13 NOVEMBER 1926, Page 5

How to Make British Farming Pay

II.--The Question of Ownership : Land Titles THE question of ownership of the land is the least important economically of all the issues involved in the British land problem ; so, naturally, it holds the leading place in the party politicians' suggested solutions.

On the question of ownership there are three political suggestions in the field : 1. " The Single Tax." Originally one of the bright ideas of an economist of the French Revolutionary period : developed later by Mr. Henry George, an American : once a very popular panacea with parties of the Left : it has advocates in Great Britain. The Single Tax would confiscate for the benefit of the community all land values except the " use value," by imposing a penal rate of taxation (this would be the " single tax " : customs, excise, income and other forms of taxation would be abolished). The land could be occupied by anyone who Would pay to the State the tax, which would be the rent.

2. Public ownership of land, with compensation for the present owners, which is the policy of the Litbour Party : and also, in effect,- the policy of Mr. Lloyd George. The farmer would become the tenant of a public authority.

8. The present system of private ownership of the land, with a change over from big estates to small estates, at a more or less rapid rate, which is the policy of the Conservative Party.

NATIONALIZATION AN ABSURDITY.

=======

EXERCISE DETAILS
In the article on British farming, which party holds the policy of keeping private ownership of land while shifting from big estates to small estates? Rely only on the article on British farming to answer.

INFORMATION SHOWN
=======

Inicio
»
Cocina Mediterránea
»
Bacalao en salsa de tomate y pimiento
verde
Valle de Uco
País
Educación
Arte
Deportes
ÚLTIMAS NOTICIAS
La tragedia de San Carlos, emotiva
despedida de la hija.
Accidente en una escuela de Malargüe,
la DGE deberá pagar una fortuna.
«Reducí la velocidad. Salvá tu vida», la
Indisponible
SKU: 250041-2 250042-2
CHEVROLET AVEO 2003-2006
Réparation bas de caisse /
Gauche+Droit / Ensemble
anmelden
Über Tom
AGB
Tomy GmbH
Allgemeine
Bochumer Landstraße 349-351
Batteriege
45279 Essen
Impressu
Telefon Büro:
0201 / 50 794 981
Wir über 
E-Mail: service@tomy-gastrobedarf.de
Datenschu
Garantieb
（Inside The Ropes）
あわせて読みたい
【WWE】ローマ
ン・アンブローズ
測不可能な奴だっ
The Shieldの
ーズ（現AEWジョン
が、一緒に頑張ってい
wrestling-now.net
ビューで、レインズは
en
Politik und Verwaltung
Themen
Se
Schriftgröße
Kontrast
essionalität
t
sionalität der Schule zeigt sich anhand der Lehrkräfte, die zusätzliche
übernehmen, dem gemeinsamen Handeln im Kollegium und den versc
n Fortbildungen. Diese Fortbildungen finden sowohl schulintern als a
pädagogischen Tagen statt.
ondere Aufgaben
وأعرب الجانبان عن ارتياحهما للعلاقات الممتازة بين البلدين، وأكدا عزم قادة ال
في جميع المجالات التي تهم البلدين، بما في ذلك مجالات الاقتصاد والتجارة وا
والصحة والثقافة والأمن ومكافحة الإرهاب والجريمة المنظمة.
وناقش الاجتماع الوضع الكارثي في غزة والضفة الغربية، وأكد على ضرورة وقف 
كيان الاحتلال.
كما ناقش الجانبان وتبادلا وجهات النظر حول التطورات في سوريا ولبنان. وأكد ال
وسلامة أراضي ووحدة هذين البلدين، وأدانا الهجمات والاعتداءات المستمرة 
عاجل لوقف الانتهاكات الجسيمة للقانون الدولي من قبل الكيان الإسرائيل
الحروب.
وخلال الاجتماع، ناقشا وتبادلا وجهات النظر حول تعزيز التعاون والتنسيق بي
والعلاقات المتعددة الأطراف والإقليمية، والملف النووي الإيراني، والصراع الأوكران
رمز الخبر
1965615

=======

TASK RESULT
The Conservative Party.